'''

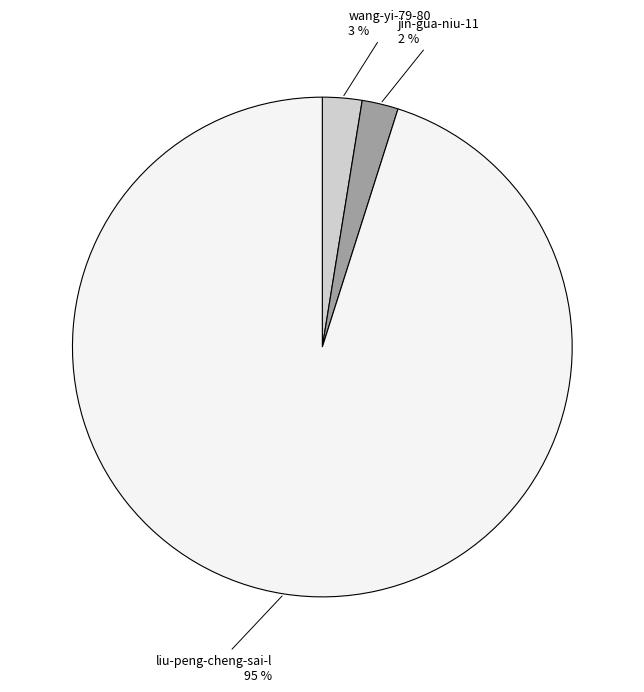

What percentage is the liu-peng-cheng-sai-l slice, to the nearest percent?

95%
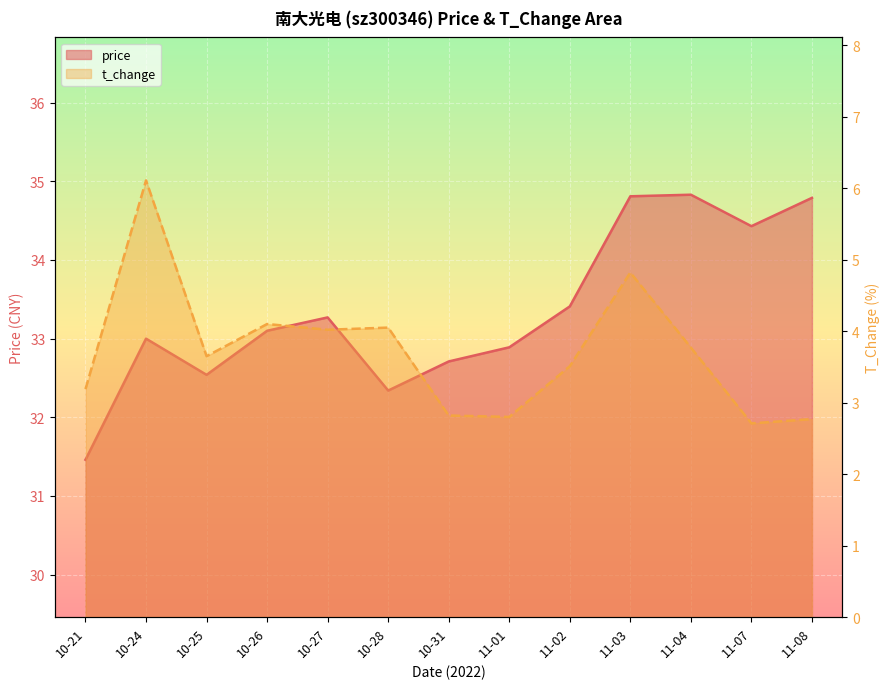

How many interior local valleys does the price series have?

3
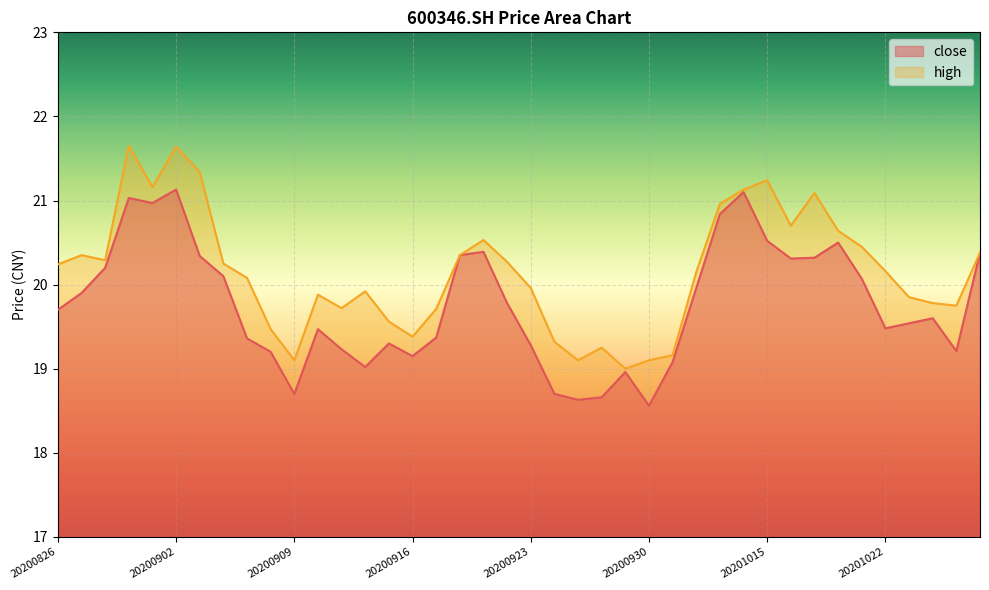

The high series shows 19.2 at 20200928. True or false?

True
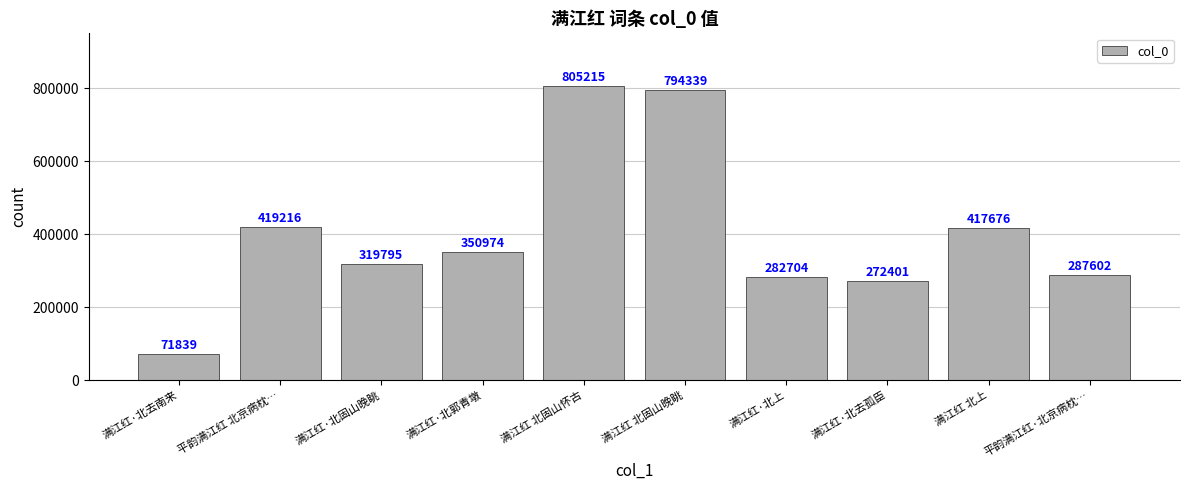

Does the chart contain stacked bars?

No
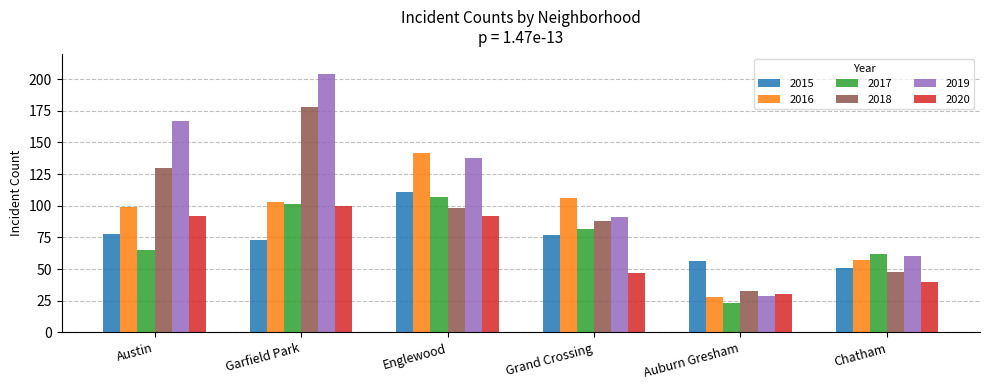

What is the average value of the 2016 series?

89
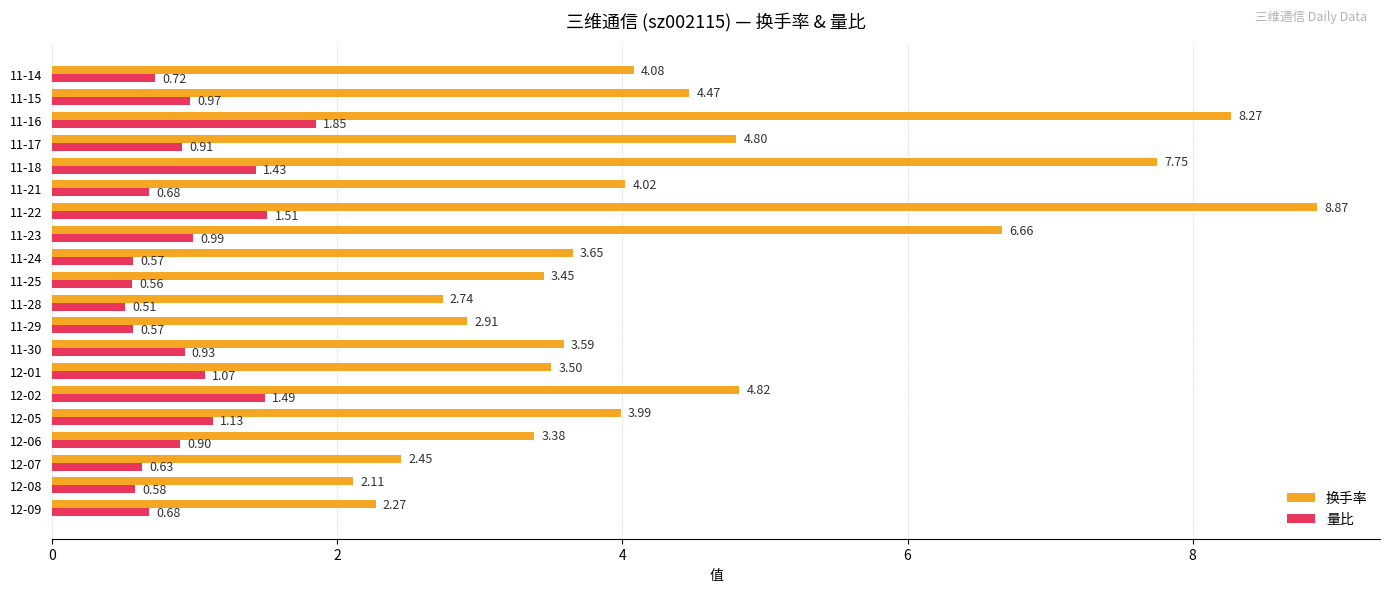

At which label is 量比 closest to 1?

11-23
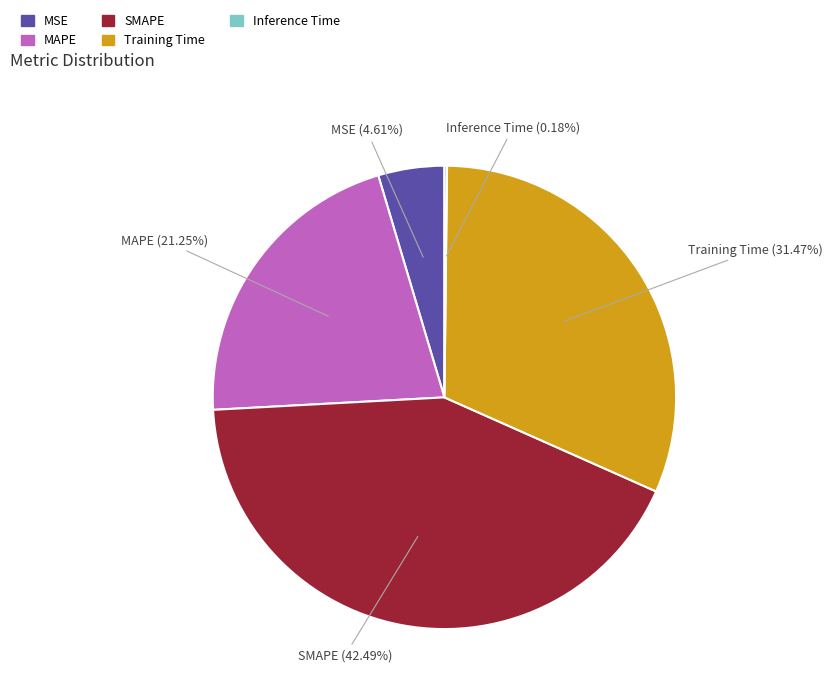

What is the largest slice in the pie chart?

SMAPE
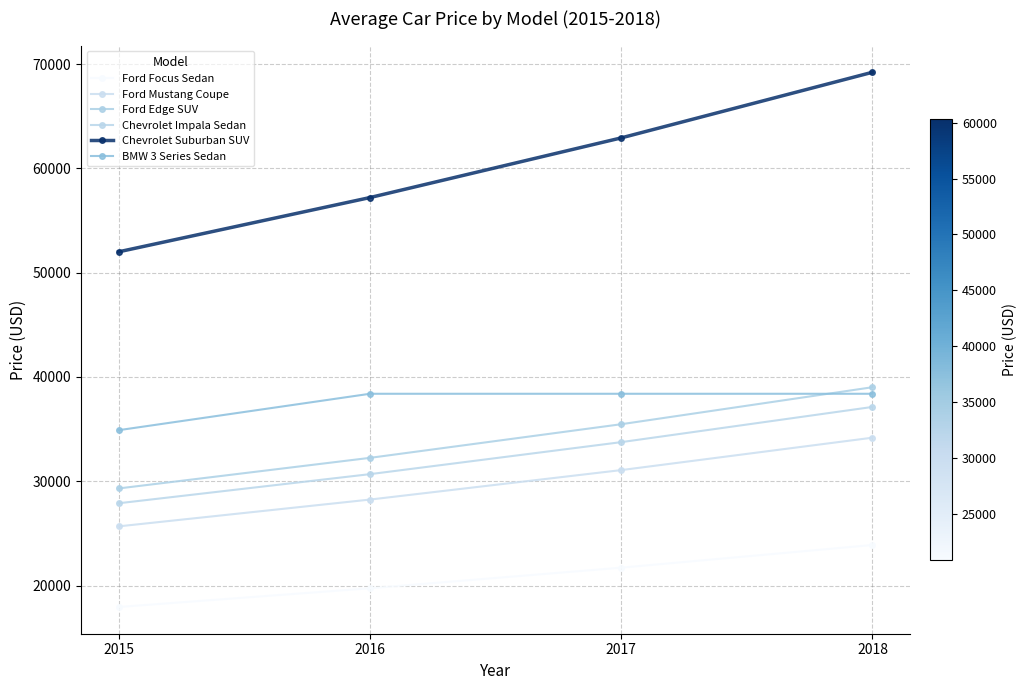

Does the chart have visible grid lines?

Yes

'''

**Arbeitsauftrag**.
Setze das gesamte Material oben in eine Markdown-Tabelle mit den Spalten „Nummer“ (fortlaufend) und „Zeile“ um, eine Tabellenzeile je Textzeile. Leerzeilen und Bilder werden dabei nicht übernommen.

**Ergebnis**.
| Nummer | Zeile |
|---|---|
| 1 | What percentage is the liu-peng-cheng-sai-l slice, to the nearest percent? |
| 2 | 95% |
| 3 | How many interior local valleys does the price series have? |
| 4 | 3 |
| 5 | The high series shows 19.2 at 20200928. True or false? |
| 6 | True |
| 7 | Does the chart contain stacked bars? |
| 8 | No |
| 9 | What is the average value of the 2016 series? |
| 10 | 89 |
| 11 | At which label is 量比 closest to 1? |
| 12 | 11-23 |
| 13 | What is the largest slice in the pie chart? |
| 14 | SMAPE |
| 15 | Does the chart have visible grid lines? |
| 16 | Yes |